Standardowo już, z poziomu menu otrzymujemy dostęp do zaawansowanych ustawień systemu AF, które pomogą dostosować jego działanie do typu fotografii jakie wykonujemy. Regulować możemy zarówno czułość i szybkość działania systemu śledzenia, a także jego zachowanie w przypadku napotkania obiektów przysłaniających fotografowanego i wiele więcej. Jak widać poniżej, zestaw funkcji jest na tyle rozbudowany, że zadowoli nawet najbardziej wymagających użytkowników, a do tego prezentowany jest dużo bardziej przejrzyście niż w przypadku aparatu konkurencji.

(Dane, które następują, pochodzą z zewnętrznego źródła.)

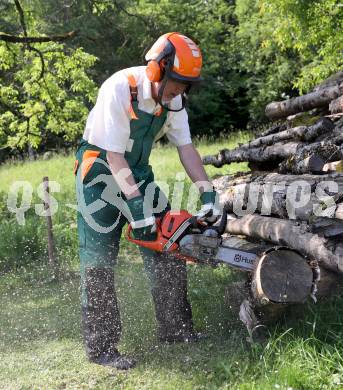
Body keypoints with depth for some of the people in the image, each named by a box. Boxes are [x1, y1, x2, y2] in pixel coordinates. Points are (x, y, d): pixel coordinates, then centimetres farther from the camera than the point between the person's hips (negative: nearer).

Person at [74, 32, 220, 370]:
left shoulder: (173, 99, -8)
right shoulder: (119, 89, -28)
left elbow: (185, 147, -4)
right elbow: (114, 155, -27)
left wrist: (208, 193, -13)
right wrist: (137, 207, -30)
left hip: (138, 171, 7)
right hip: (100, 170, -6)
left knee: (167, 247, 4)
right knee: (99, 262, -7)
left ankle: (174, 329, 15)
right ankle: (100, 346, -1)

Osobnym osiągnięciem jest tutaj system Dual Pixel CMOS AF, który korzystając z czujników umieszczonych na matrycy oferuje szybki i wydajny autofokus w trybie Live View oraz podczas filmowania. Po raz pierwszy pojawia się on w przypadku lustrzanki pełnoklatkowej i podobnie jak w modelu 80D współpracuje teraz ze wszystkimi szkłami w ofercie producenta.
To, czym system najbardziej zaskakuje, jest jego szybkość. Autofokus w trybie LiveView w niemal nie ustępuje temu w trybie standardowym, a w niektórych sytuacjach nawet go przebija. Dla przykładu, w bardzo słabym oświetleniu gdzie tradycyjny pomiar będzie mieć już problemy, AF w trybie LiveView nadal ostrzy szybko i sprawnie.

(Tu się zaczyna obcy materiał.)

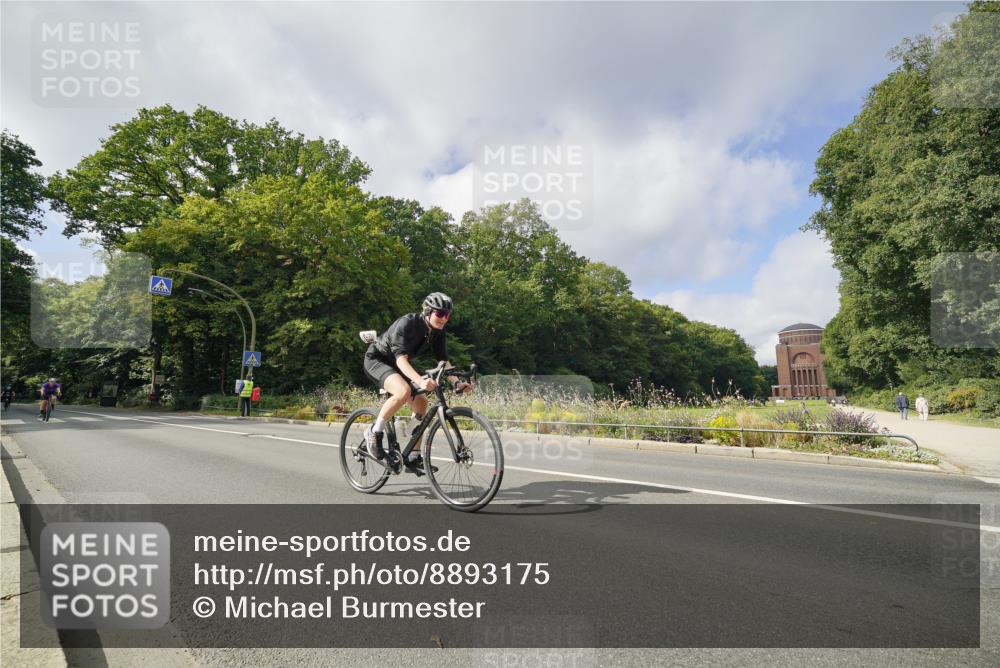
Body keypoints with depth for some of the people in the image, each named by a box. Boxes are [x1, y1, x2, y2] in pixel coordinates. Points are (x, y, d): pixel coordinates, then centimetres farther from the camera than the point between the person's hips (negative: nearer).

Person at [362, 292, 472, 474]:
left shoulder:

Co ważne płynnością przeostrzania w trybie LiveView możemy sterować, co w połączeniu z dotykowym wyświetlaczem pozwoli na wykonywanie atrakcyjnych wizualnie, płynnych przejść podczas filmowania. Niestety w tym trybie punkt pomiaru AF jest dość duży, co niekiedy utrudnia wcelowanie w pożądany obiekt, a do tego obszar działania autofokusa nie pokrywa niestety całego kadru, a to może sprawiać problemy ze śledzeniem obiektów znajdujących się przy jego krawędzi. Nie rozumiemy też czemu producent uniemożliwił skorzystanie z pomiaru ciągłego podczas fotografowania w trybie Live View, choć pomiar taki dostępny jest przecież w trybie filmowym.

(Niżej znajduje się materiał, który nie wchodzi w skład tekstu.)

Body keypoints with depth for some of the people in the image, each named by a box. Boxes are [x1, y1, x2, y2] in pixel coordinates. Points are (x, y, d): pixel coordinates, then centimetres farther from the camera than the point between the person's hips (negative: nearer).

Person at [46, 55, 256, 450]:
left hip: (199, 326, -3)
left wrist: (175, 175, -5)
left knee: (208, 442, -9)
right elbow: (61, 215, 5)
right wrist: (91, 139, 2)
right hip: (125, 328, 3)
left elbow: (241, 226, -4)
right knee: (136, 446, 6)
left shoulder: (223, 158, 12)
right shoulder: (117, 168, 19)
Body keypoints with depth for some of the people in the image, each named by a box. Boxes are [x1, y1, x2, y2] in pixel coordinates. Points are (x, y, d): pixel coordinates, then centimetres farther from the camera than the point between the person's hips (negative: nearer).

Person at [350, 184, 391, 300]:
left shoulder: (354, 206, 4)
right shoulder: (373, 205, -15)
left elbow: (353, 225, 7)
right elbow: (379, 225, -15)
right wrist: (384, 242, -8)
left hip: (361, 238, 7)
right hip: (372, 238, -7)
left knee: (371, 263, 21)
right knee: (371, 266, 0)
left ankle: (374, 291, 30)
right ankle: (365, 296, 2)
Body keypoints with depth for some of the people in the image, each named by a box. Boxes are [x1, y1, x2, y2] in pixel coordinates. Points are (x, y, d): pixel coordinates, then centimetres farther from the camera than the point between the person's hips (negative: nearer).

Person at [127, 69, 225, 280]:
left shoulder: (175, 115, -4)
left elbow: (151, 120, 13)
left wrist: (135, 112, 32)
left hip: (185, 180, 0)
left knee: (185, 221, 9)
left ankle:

Dodatkowo tryb Live View daje możliwość skorzystania z funkcji śledzenia twarzy, lub obiektu. Wypada pozytywnie i dobrze radzi sobie także w przypadku ciemniejszych scen. Co jednak najważniejsze, układ zapamiętuje obiekty – gdy fotografowany obiekt ucieknie nam z kadru, aparat automatycznie zacznie go śledzić, gdy ponownie znajdzie się w polu widzenia.